Sharing Experiences And Taking Responsibility: White Faculty And Staff Working Toward Racial Justice

Document Type

Article

Publication Date

Fall 2018

Publication Title

Experience Magazine

Abstract

Frustrated at the lack of response among White faculty and staff to racism on their Cincinnati campus, the authors of this piece draw from their own experiences and assert that it is possible–and necessary–for White faculty and staff to learn from these experiences and take responsibility in fighting racism. In support of this assertion, we draw on Kolb’s (1984) “What? So what? Now what?” model of experiential learning to address two specific goals within this article: increase accountability among White faculty and staff through the examination of localized instances of racial violence, and articulate concrete action steps that can be taken in response to racism. Beginning with an examination of racist violence on their own campus as well as the rhetoric surrounding these incidents, the authors demonstrate that each campus can be viewed as a microcosm in which systemic racism is enacted at the local level.

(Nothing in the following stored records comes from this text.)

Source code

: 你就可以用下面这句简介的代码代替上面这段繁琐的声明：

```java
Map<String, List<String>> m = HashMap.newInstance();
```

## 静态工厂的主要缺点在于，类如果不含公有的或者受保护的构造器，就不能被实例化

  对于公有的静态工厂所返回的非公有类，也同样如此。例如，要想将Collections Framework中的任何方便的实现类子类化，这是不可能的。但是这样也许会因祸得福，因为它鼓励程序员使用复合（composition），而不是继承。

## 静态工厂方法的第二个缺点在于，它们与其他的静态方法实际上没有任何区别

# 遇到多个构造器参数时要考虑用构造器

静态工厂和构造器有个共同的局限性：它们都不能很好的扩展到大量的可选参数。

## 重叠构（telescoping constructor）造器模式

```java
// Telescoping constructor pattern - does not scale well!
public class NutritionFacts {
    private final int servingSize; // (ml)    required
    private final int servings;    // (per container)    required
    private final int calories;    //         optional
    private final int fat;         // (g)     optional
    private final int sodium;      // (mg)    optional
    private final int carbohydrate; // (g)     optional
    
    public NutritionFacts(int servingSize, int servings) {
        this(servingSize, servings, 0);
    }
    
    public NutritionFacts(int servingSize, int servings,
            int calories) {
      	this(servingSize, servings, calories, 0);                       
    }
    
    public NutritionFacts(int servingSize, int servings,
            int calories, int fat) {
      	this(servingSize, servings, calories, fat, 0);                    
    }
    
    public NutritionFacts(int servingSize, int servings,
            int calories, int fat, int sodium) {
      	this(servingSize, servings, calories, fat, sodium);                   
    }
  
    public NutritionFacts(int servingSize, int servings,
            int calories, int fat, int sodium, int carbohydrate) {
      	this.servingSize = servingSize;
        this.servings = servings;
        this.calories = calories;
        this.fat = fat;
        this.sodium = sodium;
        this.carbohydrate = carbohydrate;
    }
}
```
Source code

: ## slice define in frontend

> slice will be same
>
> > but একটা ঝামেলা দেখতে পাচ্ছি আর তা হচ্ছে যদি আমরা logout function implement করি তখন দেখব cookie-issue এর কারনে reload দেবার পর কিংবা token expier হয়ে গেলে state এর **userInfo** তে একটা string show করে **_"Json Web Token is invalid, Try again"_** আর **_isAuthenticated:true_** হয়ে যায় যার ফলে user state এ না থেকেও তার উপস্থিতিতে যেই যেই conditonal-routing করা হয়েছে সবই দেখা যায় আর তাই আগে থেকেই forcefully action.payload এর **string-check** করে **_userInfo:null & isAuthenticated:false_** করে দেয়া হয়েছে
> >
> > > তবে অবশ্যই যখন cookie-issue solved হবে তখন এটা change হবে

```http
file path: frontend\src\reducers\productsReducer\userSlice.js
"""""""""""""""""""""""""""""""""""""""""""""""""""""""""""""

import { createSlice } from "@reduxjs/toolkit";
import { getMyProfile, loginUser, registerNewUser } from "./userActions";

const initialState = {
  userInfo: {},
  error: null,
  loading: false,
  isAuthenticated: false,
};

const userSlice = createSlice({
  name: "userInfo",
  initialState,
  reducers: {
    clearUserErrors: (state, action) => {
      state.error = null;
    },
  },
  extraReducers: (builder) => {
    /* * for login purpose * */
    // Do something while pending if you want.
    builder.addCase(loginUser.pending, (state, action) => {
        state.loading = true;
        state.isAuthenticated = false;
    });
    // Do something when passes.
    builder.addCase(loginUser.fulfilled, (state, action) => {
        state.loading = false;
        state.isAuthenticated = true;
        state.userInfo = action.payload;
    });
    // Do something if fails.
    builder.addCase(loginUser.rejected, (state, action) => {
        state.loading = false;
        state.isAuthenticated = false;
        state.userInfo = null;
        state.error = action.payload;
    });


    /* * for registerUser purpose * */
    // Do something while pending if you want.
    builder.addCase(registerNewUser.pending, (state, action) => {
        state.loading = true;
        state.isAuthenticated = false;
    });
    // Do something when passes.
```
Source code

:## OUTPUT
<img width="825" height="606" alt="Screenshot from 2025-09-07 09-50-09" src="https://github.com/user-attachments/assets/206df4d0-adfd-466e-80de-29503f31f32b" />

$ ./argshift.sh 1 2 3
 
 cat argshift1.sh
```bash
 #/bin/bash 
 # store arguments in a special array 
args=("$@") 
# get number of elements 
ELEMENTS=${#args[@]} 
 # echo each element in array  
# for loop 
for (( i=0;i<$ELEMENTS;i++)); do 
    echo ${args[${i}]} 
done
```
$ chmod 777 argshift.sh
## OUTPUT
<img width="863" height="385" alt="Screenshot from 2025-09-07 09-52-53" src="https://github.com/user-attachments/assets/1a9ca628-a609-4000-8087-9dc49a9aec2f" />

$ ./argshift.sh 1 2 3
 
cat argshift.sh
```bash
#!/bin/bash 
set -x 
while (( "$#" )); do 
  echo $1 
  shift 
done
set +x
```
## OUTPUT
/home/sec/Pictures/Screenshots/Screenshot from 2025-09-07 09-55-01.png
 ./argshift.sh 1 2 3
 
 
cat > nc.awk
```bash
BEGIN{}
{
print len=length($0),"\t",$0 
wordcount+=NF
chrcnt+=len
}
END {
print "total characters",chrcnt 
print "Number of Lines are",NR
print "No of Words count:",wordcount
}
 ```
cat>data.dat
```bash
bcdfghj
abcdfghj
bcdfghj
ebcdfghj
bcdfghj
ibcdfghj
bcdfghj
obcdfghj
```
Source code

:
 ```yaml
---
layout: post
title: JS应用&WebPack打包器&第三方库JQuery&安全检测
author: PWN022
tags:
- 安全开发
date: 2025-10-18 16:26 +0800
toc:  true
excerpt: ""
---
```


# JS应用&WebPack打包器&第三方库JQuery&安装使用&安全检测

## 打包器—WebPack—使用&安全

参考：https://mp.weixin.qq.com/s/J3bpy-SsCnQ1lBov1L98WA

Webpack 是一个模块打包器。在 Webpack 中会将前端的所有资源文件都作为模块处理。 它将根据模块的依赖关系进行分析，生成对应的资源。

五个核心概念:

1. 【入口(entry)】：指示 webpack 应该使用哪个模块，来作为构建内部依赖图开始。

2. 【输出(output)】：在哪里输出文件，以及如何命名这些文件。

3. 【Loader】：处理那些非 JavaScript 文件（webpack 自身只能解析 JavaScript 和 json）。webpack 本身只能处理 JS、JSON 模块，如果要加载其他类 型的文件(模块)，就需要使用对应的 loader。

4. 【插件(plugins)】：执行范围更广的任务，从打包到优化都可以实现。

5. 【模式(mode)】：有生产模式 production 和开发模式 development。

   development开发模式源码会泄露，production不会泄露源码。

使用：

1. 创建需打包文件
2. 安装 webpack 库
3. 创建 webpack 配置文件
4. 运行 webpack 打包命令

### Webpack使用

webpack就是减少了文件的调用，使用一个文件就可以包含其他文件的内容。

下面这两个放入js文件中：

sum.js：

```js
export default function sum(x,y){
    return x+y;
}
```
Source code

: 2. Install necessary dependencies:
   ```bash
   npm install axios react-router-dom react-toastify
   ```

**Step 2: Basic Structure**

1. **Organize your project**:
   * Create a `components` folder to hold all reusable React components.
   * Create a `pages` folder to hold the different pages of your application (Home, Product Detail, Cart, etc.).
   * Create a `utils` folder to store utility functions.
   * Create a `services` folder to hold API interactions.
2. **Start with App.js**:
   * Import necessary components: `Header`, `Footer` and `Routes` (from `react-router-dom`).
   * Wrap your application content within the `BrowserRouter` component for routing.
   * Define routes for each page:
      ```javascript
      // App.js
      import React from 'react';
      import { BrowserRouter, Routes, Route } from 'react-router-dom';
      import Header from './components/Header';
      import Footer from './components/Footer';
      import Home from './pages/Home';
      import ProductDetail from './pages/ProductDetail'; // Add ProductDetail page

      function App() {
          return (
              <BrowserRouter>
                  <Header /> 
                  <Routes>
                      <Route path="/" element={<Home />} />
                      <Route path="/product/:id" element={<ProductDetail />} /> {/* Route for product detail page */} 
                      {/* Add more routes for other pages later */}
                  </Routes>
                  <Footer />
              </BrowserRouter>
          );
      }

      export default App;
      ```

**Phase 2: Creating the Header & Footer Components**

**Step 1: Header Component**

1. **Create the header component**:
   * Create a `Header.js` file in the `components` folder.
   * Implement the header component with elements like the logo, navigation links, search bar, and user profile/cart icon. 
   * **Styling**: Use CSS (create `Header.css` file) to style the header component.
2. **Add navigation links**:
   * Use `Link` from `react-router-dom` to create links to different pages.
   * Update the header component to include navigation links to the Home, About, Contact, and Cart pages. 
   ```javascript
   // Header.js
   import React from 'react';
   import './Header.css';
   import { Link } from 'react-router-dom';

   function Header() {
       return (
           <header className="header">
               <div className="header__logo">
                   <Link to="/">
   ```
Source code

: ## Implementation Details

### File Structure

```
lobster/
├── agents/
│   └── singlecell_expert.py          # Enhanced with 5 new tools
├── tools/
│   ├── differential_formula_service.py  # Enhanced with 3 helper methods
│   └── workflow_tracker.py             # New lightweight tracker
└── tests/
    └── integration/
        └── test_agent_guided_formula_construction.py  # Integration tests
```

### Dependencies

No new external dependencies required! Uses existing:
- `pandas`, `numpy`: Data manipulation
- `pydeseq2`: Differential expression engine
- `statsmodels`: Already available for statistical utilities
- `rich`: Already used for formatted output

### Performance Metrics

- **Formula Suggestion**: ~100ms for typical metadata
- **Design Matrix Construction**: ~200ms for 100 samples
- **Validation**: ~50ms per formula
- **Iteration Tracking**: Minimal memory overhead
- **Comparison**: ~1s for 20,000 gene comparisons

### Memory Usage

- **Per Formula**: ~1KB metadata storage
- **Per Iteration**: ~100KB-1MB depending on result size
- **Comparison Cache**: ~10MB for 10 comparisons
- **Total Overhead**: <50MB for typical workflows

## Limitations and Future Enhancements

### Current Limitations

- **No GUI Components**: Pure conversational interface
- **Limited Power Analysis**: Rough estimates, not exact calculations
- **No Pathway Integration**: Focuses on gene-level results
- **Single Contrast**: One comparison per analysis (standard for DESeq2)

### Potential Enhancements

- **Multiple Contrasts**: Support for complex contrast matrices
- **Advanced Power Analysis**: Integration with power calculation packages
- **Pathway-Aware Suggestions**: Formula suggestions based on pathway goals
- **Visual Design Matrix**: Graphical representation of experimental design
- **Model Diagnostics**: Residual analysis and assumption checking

The goal of this examination is not mere identification, but to cultivate a sense of personal accountability among White faculty and staff. We conclude with a series of practical steps as well as a call to action.

We began working on this piece not long after the shooting death of 18-year old Michael Brown Jr. at the hands of a White police officer in Ferguson, Missouri on August 9, 2014. In the years that have passed since, the details of this incident, and many others that followed, have been replayed over and over in the national media. For us–current and former White faculty and staff at the University of Cincinnati–this incident was an important one to engage with for a few reasons. First, Michael Brown Jr. was a student. He was just two days shy of starting at Vatterott College, a technical school in the area. The similarities between him and our many students of color could not be ignored. Second, we believe that acts of violence against people of color are not isolated circumstances perpetrated by singularly racist individuals. These acts are symptoms of a culture that systemically perpetuates violence against communities of color, where violence, according to Dr. King, is “anything that denies human integrity and leads to helplessness or hopelessness” (Brown, 2015). Third, we observed an unfortunate tendency among the members of our local community (especially those who are White) to treat the issue of racist violence as something that happens “over there,” in some other place, construed as being both geographically and culturally removed from our own city and our own university. We could not have known at the time we made these observations that we would be faced with a case of racial violence at our own university, where, like in the Mike Brown case, the criminal justice system failed to indict the officer responsible for a Black man’s death and has struggled to make any meaningful movement toward amends or reform.

Both the belief that racist violence is perpetrated by bad apples and this act of distancing oneself from the issue serve as absolution–a permission to do nothing. In short, we see the silence of White people, including ourselves, as collusion, and feel the need to disrupt this silence by challenging White people to stop doing nothing when such racial violence invariably arises.

To be sure, these observations are not new or unique. They have been made by activists and scholars the world over, many of whom are people of color who have lived experiences of racist violence. For us, the value in making these observations lies not only in their assertion, but in the process of taking these arguments off the page and determining what White staff and faculty members at universities all across the country can do to address this culture of racism. Many career education and professional development faculty and staff working in experiential learning know the value of moving from theory to practice and that the best real world problem solving will not be accomplished without asking the important question, “Now what?” To that end, there are two goals within this article: increase accountability among White faculty and staff through the examination of localized instances of racial violence, and articulate concrete action steps that can be taken in response.